**RAW DATA**.
[Start of Attachment]

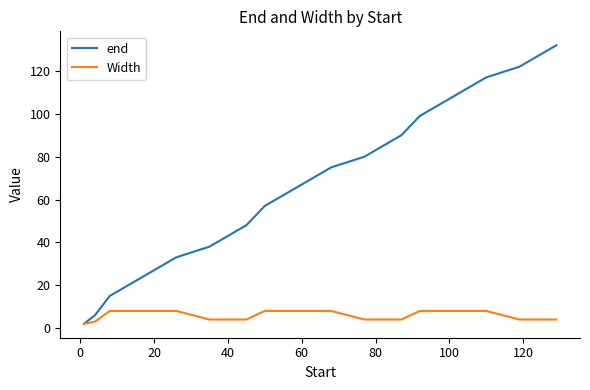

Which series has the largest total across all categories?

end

[End of Attachment]
[Start of Attachment]

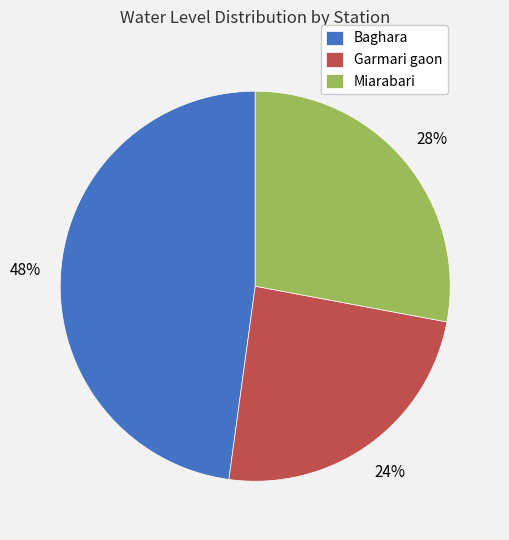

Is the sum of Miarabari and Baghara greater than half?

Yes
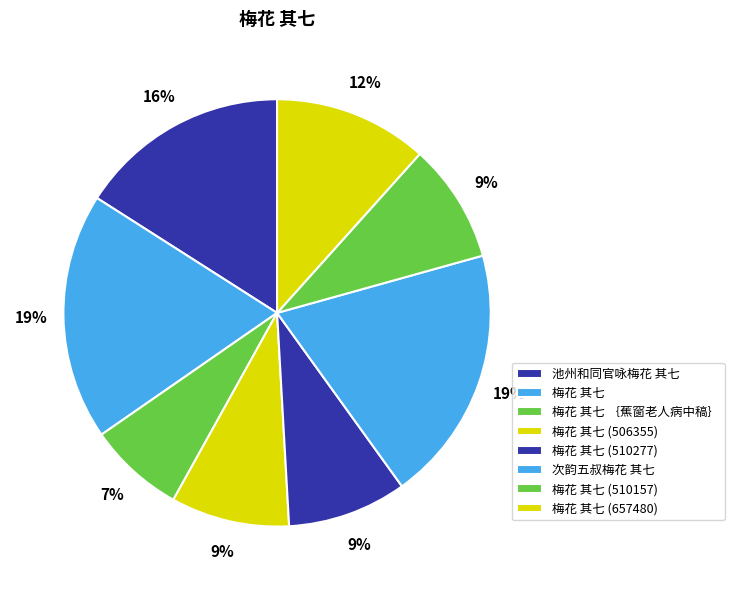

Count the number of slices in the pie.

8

[End of Attachment]

**REQUIRED WORK**. List every line of the records that contains the word "half".

**SOLUTION TO THIS TASK**.
Is the sum of Miarabari and Baghara greater than half?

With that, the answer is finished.